I don’t talk for or about my wife, Carole Lombard. If there’s anything to be said in that department, that’s her business.
Another thing we’ll skip is my business, which they tell me is acting. Anyone who always talks shop is a bore.
One thing I am thinking is that I like to be in good condition. I got to be pretty rugged, working on the farm. It was a case of work hard—or lose the farm and stand a chance to starve. And I wanted to show my Dad I could do it. I still wouldn’t want him to think I’m soft.
Understand—I was told to talk about myself here! It wasn’t my idea!
There are two dogs on my place in Encino. One is a Dachshund, which you ought to know came originally as a breed from Egypt to England. Later a German fancier popularized the breed. During wartime, the little fellows always have suffered.

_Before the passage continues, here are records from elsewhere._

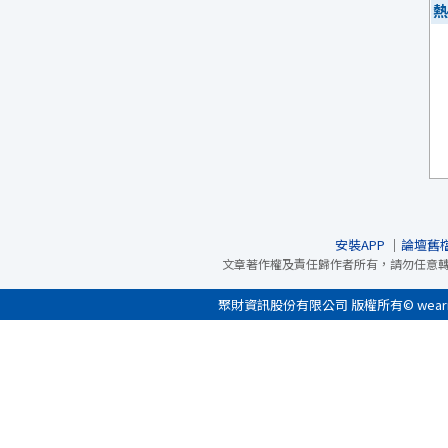
熱
安裝APP
｜
論壇舊
文章著作權及責任歸作者所有，請勿任意
聚財資訊股份有限公司 版權所有© wearn.com 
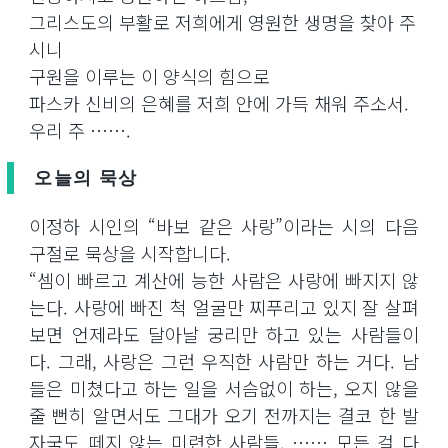
그리스도의 부활로 저희에게 영원한 생명을 찾아 주
시니
구원을 이루는 이 양식의 힘으로
파스카 신비의 은혜를 저희 안에 가득 채워 주소서.
우리 주 …….
오늘의 묵상
이정하 시인의 “바보 같은 사랑”이라는 시의 다음
구절로 묵상을 시작합니다.
“셈이 빠르고 계산에 능한 사람은 사랑에 빠지지 않
는다. 사랑에 빠진 척 얼굴만 찌푸리고 있지 잘 살펴
보면 언제라도 달아날 궁리만 하고 있는 사람들이
다. 그래, 사랑은 그런 우직한 사람만 하는 거다. 남
들은 미쳤다고 하는 일을 서슴없이 하는, 오지 않을
줄 뻔히 알면서도 그대가 오기 전까지는 결코 한 발
자국도 떼지 않는 미련한 사람들. …… 모든 걸 다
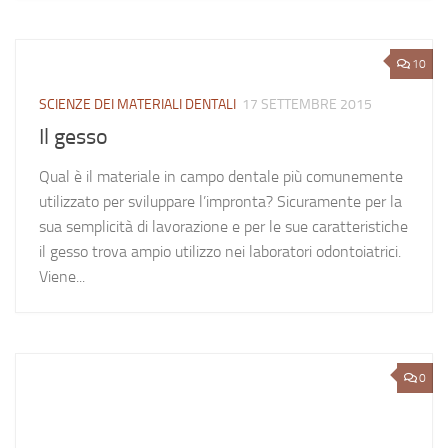
10
SCIENZE DEI MATERIALI DENTALI
17 SETTEMBRE 2015
Il gesso
Qual è il materiale in campo dentale più comunemente
utilizzato per sviluppare l’impronta? Sicuramente per la
sua semplicità di lavorazione e per le sue caratteristiche
il gesso trova ampio utilizzo nei laboratori odontoiatrici.
Viene...
0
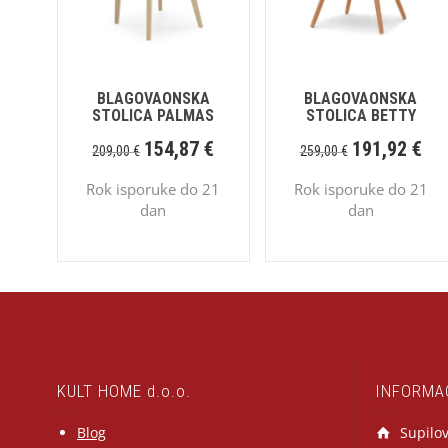
BLAGOVAONSKA
BLAGOVAONSKA
STOLICA PALMAS
STOLICA BETTY
154,87
€
191,92
€
209,00
€
259,00
€
Rok isporuke do 21
Rok isporuke do 21
dan
dan
KULT HOME d.o.o.
INFORMA
Blog
Supilov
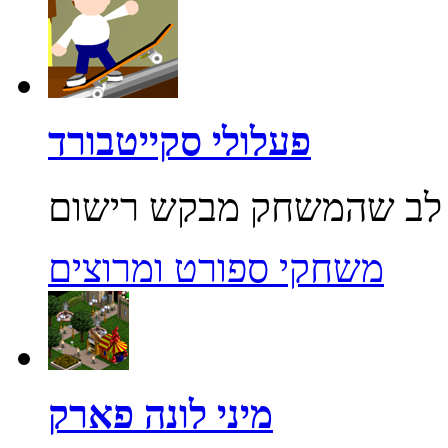
פעלולי סקייטבורד
משחקי ספורט ומרוצים
מיני לונה פארק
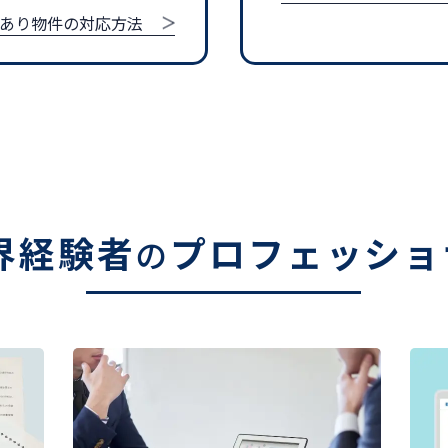
あり物件の対応方法
界経験者
プロフェッショ
の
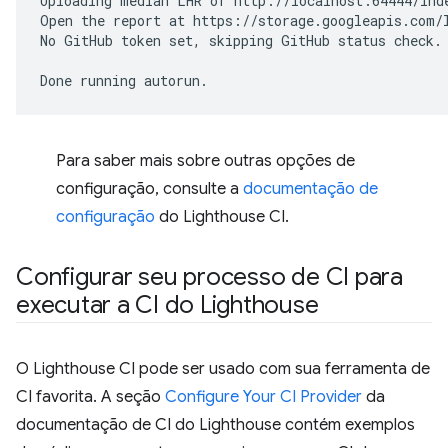
Uploading
median
LHR
of
http://localhost:64444/inde
Open
the
report
at
https://storage.googleapis.com/l
No
GitHub
token
set,
skipping
GitHub
status
check.

Done
running
Para saber mais sobre outras opções de
configuração, consulte a
documentação de
configuração
do Lighthouse CI.
Configurar seu processo de CI para
executar a CI do Lighthouse
O Lighthouse CI pode ser usado com sua ferramenta de
CI favorita. A seção
Configure Your CI Provider
da
documentação de CI do Lighthouse contém exemplos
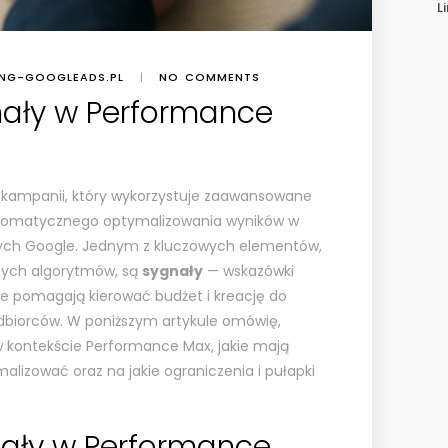
L
ING-GOOGLEADS.PL
|
NO COMMENTS
ały w Performance
kampanii, który wykorzystuje zaawansowane
utomatycznego optymalizowania wyników w
ych Google. Jednym z kluczowych elementów,
 tych algorytmów, są
sygnały
— wskazówki
e pomagają kierować budżet i kreację do
dbiorców. W poniższym artykule omówię,
 kontekście Performance Max, jakie mają
ymalizować oraz na jakie ograniczenia i pułapki
nały w Performance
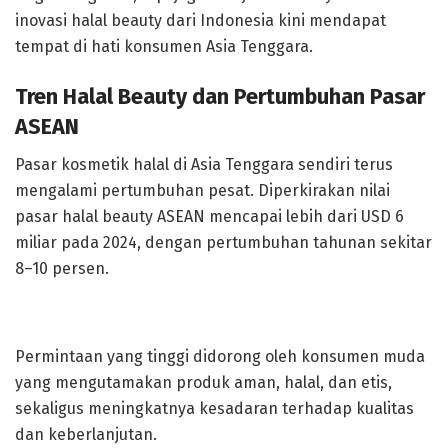
inovasi halal beauty dari Indonesia kini mendapat
tempat di hati konsumen Asia Tenggara.
Tren Halal Beauty dan Pertumbuhan Pasar
ASEAN
Pasar kosmetik halal di Asia Tenggara sendiri terus
mengalami pertumbuhan pesat. Diperkirakan nilai
pasar halal beauty ASEAN mencapai lebih dari USD 6
miliar pada 2024, dengan pertumbuhan tahunan sekitar
8–10 persen.
Permintaan yang tinggi didorong oleh konsumen muda
yang mengutamakan produk aman, halal, dan etis,
sekaligus meningkatnya kesadaran terhadap kualitas
dan keberlanjutan.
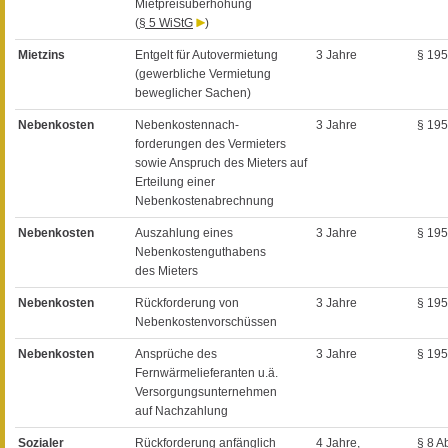
Mietpreisüberhöhung
(
§ 5 WiStG
)
Mietzins
Entgelt für Autovermietung
3 Jahre
§ 19
(gewerbliche Vermietung
beweglicher Sachen)
Nebenkosten
Nebenkostennach-
3 Jahre
§ 19
forderungen des Vermieters
sowie Anspruch des Mieters auf
Erteilung einer
Nebenkostenabrechnung
Nebenkosten
Auszahlung eines
3 Jahre
§ 19
Nebenkostenguthabens
des Mieters
Nebenkosten
Rückforderung von
3 Jahre
§ 19
Nebenkostenvorschüssen
Nebenkosten
Ansprüche des
3 Jahre
§ 19
Fernwärmelieferanten u.ä.
Versorgungsunternehmen
auf Nachzahlung
Sozialer
Rückforderung anfänglich
4 Jahre,
§ 8 A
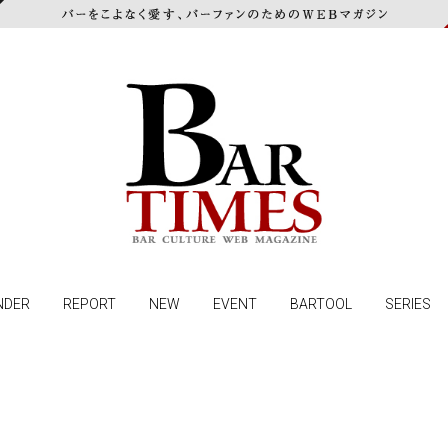
NDER
REPORT
NEW
EVENT
BARTOOL
SERIES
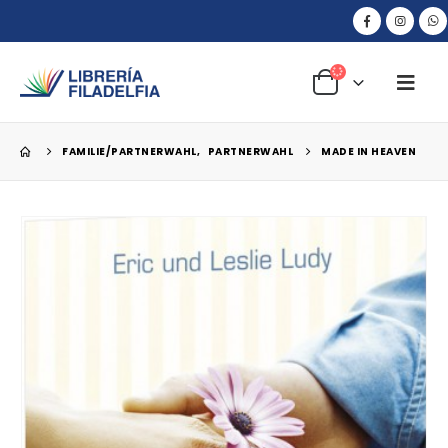
FAMILIE/PARTNERWAHL
,
PARTNERWAHL
MADE IN HEAVEN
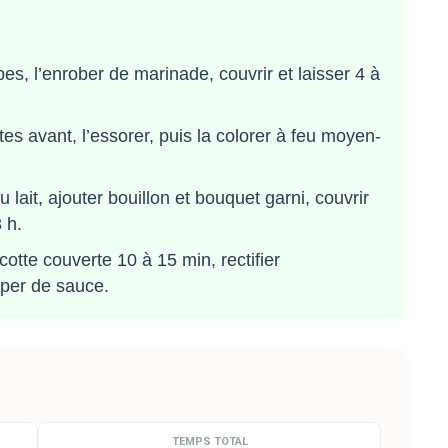
s, l’enrober de marinade, couvrir et laisser 4 à
es avant, l’essorer, puis la colorer à feu moyen-
 lait, ajouter bouillon et bouquet garni, couvrir
 h.
otte couverte 10 à 15 min, rectifier
pper de sauce.
TEMPS TOTAL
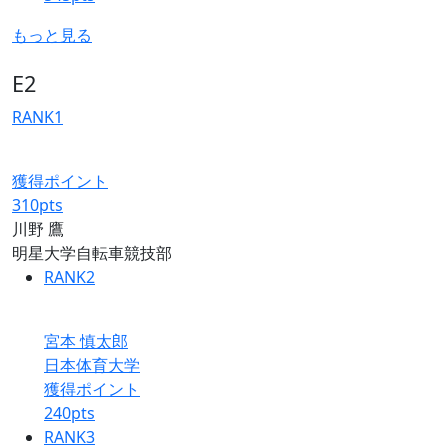
もっと見る
E2
RANK
1
獲得ポイント
310
pts
川野 鷹
明星大学自転車競技部
RANK
2
宮本 慎太郎
日本体育大学
獲得ポイント
240
pts
RANK
3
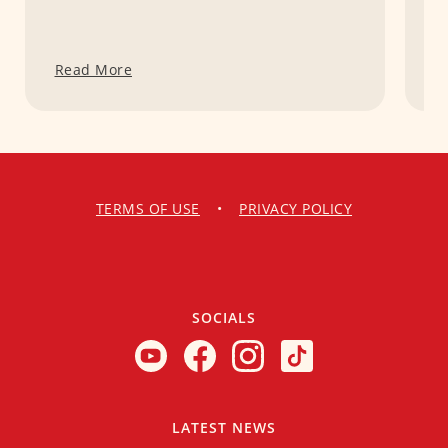
Read More
R
TERMS OF USE
•
PRIVACY POLICY
SOCIALS
LATEST NEWS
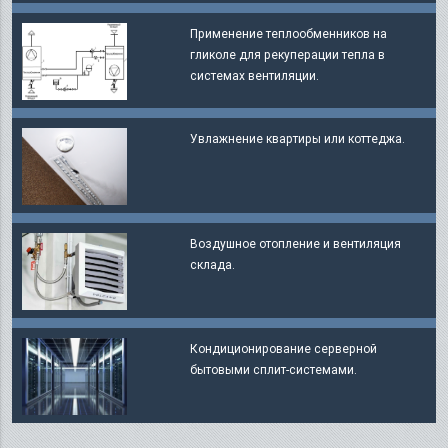
Применение теплообменников на
гликоле для рекуперации тепла в
системах вентиляции.
Увлажнение квартиры или коттеджа.
Воздушное отопление и вентиляция
склада.
Кондиционирование серверной
бытовыми сплит-системами.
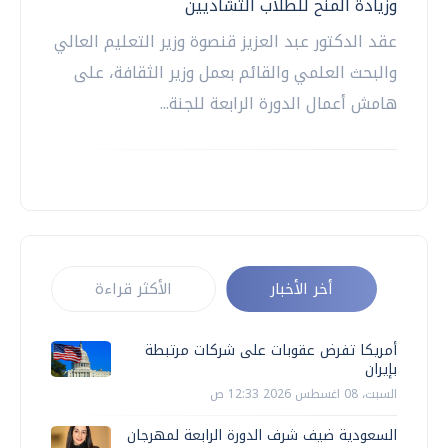
وزيادة المنح للطلاب التشاديين
عقد الدكتور عبد العزيز قنصوة وزير التعليم العالي
والبحث العلمي والقائم بعمل وزير الثقافة، على
هامش أعمال الدورة الرابعة للجنة...
أخر الأخبار
الأكثر قراءة
أمريكا تفرض عقوبات على شركات مرتبطة
بإيران
السبت، 08 اغسطس 2026 12:33 ص
السعودية ضيف شرف الدورة الرابعة لمهرجان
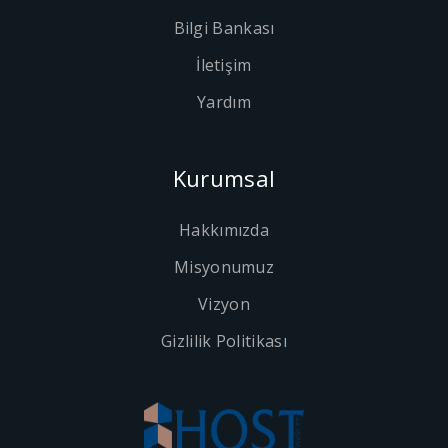
Bilgi Bankası
İletişim
Yardım
Kurumsal
Hakkımızda
Misyonumuz
Vizyon
Gizlilik Politikası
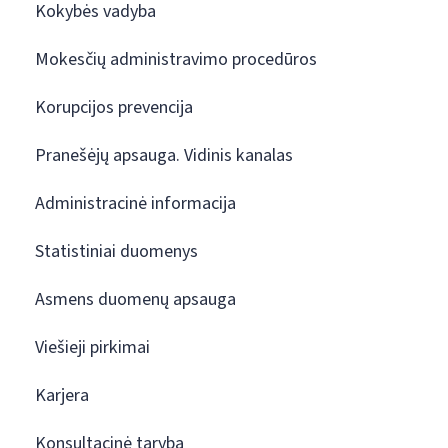
Kokybės vadyba
Mokesčių administravimo procedūros
Korupcijos prevencija
Pranešėjų apsauga. Vidinis kanalas
Administracinė informacija
Statistiniai duomenys
Asmens duomenų apsauga
Viešieji pirkimai
Karjera
Konsultacinė taryba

The Dachey belongs to Carole, and he doesn’t know a thing about world politics. His name is “Commissioner;” we named him after a fire commissioner in Santa Barbara who is a friend of ours.
My own dog is “Bob.” Maybe there are better bird dogs. I doubt it. Any kid can understand how I feel about Bob. He has made three trips to Mexico with me, and it seems to be he usually knows what I am going to do before I think of it myself. When I was a youngster we allowed the dog in the front room; that goes for Bob now. When I sit around before dinner, he’s at my feet, with his nose touching my shoe. Or he’s next to me on the davenport, with his head in my lap.
Bob is crazy about my horse. “Sonny,” but the horse is always looking for a chance to kick Bob’s head in. I keep them away from each other, but it’s a job on a morning ride, with Bob always at Sonny’s heels. I could make something out of this by saying that you can like two individuals at the same time, and still not be able to make them like each other. But I won’t get like that.
I like to do things on the spur of the moment—like picking up a Ford in Watertown, S.D., and driving back to California. I sold the car when I got back, and the whole trip cost about a hundred dollars. Of course, I am a sucker for automobiles. If anybody comes along with a good car, I always want to buy it.
But I’m a horse trader with automobiles, so don’t start anything. I like to think that I can drive any car around the block and tell you what’s wrong with it. I like to drive my own car; always have and always will. Once or twice somebody has taken the wheel. They give it back soon enough, and say: “You’re lousy for a driver to sit next to!” I like to take good care of the things I use. Driving a car more than 1,000 miles without lubricating it is a bad thing, for instance, and I don’t do it. I like to keep my gun and my hunting boots clean. Seems to me it is more satisfying that way.
I started out to say something. This is it: I like things simple. I like to laugh. I like an “old” gun—I’ve had the one I use for years. I like my home and my work, and Bill Gable’s son isn’t envious of anyone. The things I enjoy aren’t specially reserved for me; most people have them just as much as I do.
In other words, the way I feel about things is—live your own life, and chances are other people will let you live it the way you want to
“I don’t like to talk about the war. The time for talking is done. We will all just do what is expected of us.” How poignant that would become in a short period of time.
Commissioner followed Carole around and once she stopped coming home, took to following Clark around. He was devastated when the little dog died when he was overseas during the war.
Bob, or “Bobby” as he was often called, lived a long life and was one of Clark’s favorite companions. He used to give Bob vanilla ice cream nightly!